=== Begin Enclosure ===

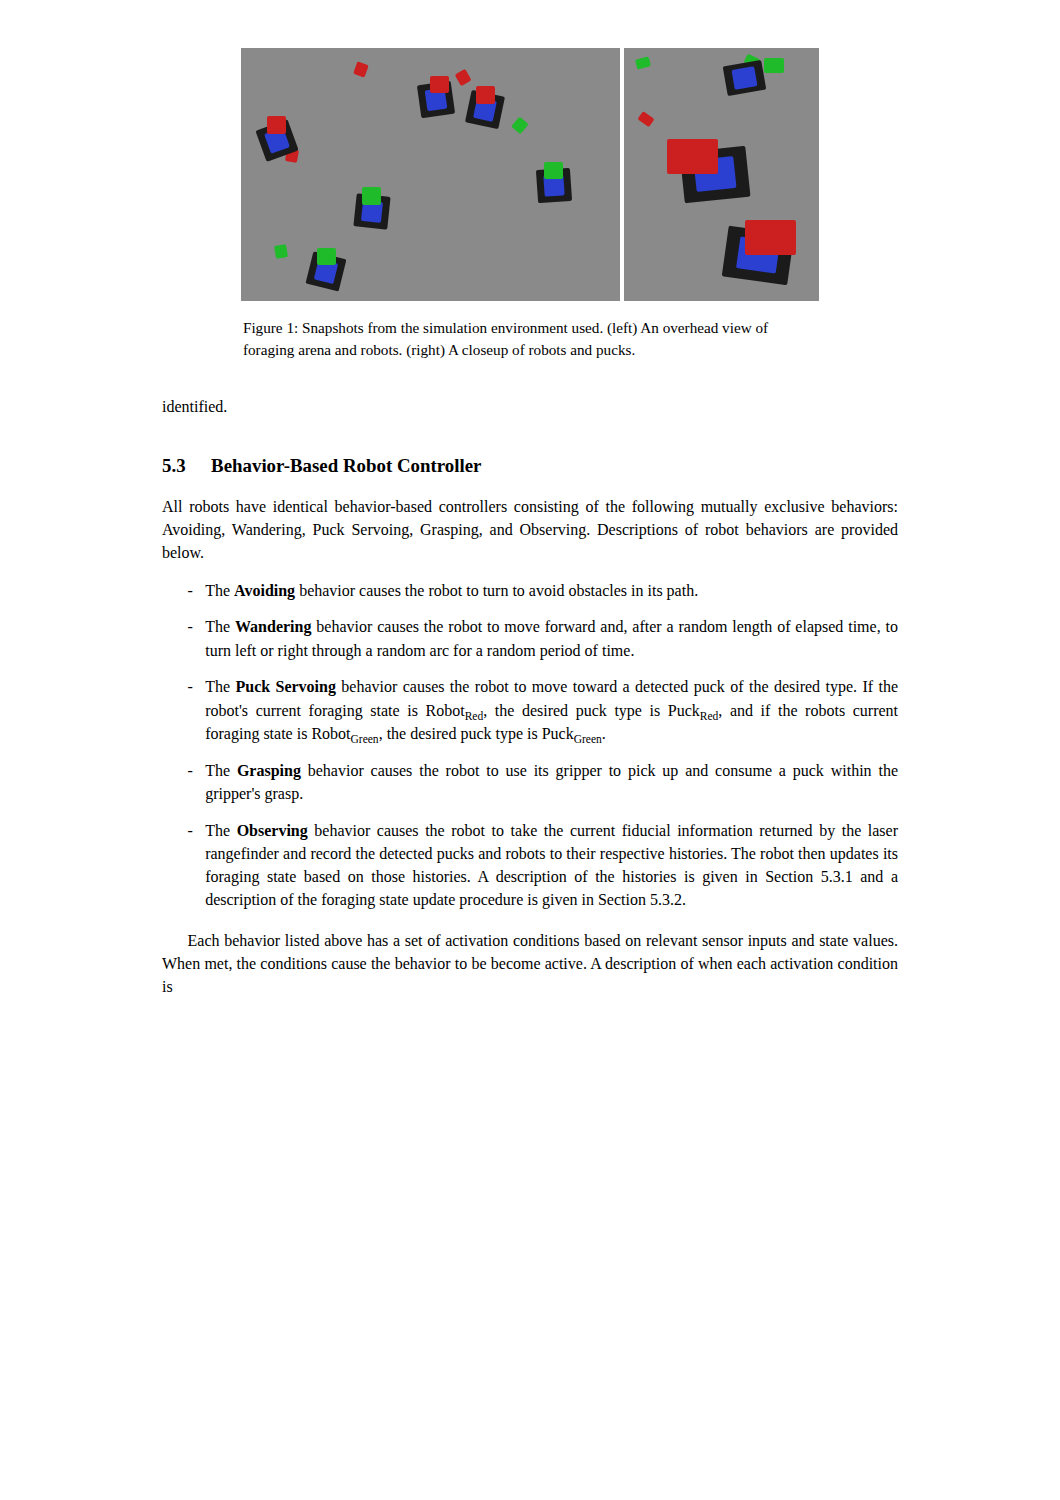Figure 1: Snapshots from the simulation environment used. (left) An overhead view of foraging arena and robots. (right) A closeup of robots and pucks.
identified.
5.3 Behavior-Based Robot Controller
All robots have identical behavior-based controllers consisting of the following mutually exclusive behaviors: Avoiding, Wandering, Puck Servoing, Grasping, and Observing. Descriptions of robot behaviors are provided below.
The Avoiding behavior causes the robot to turn to avoid obstacles in its path.
The Wandering behavior causes the robot to move forward and, after a random length of elapsed time, to turn left or right through a random arc for a random period of time.
The Puck Servoing behavior causes the robot to move toward a detected puck of the desired type. If the robot's current foraging state is RobotRed, the desired puck type is PuckRed, and if the robots current foraging state is RobotGreen, the desired puck type is PuckGreen.
The Grasping behavior causes the robot to use its gripper to pick up and consume a puck within the gripper's grasp.
The Observing behavior causes the robot to take the current fiducial information returned by the laser rangefinder and record the detected pucks and robots to their respective histories. The robot then updates its foraging state based on those histories. A description of the histories is given in Section 5.3.1 and a description of the foraging state update procedure is given in Section 5.3.2.
Each behavior listed above has a set of activation conditions based on relevant sensor inputs and state values. When met, the conditions cause the behavior to be become active. A description of when each activation condition is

=== End Enclosure ===

▸ **TASK STATEMENT**
What you give back should be only the lines of the records above, starting at the line with "5.3 Behavior-Based Robot Controller" and ending at the line with "All robots have", restated word for word.

▸ **EXPECTED ANSWER**
5.3 Behavior-Based Robot Controller
All robots have identical behavior-based controllers consisting of the following mutually exclusive behaviors: Avoiding, Wandering, Puck Servoing, Grasping, and Observing. Descriptions of robot behaviors are provided below.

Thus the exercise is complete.